Activity: In full and without alteration, write out the records.

--- Data under study Enclosed Below ---

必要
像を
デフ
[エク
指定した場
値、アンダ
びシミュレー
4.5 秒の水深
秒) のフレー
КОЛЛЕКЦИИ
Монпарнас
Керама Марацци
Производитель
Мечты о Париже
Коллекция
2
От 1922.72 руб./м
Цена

--- End of Enclosed Data under study ---

Answer area:
必要
像を
デフ
[エク
指定した場
値、アンダ
びシミュレー
4.5 秒の水深
秒) のフレー
КОЛЛЕКЦИИ
Монпарнас
Керама Марацци
Производитель
Мечты о Париже
Коллекция
2
От 1922.72 руб./м
Цена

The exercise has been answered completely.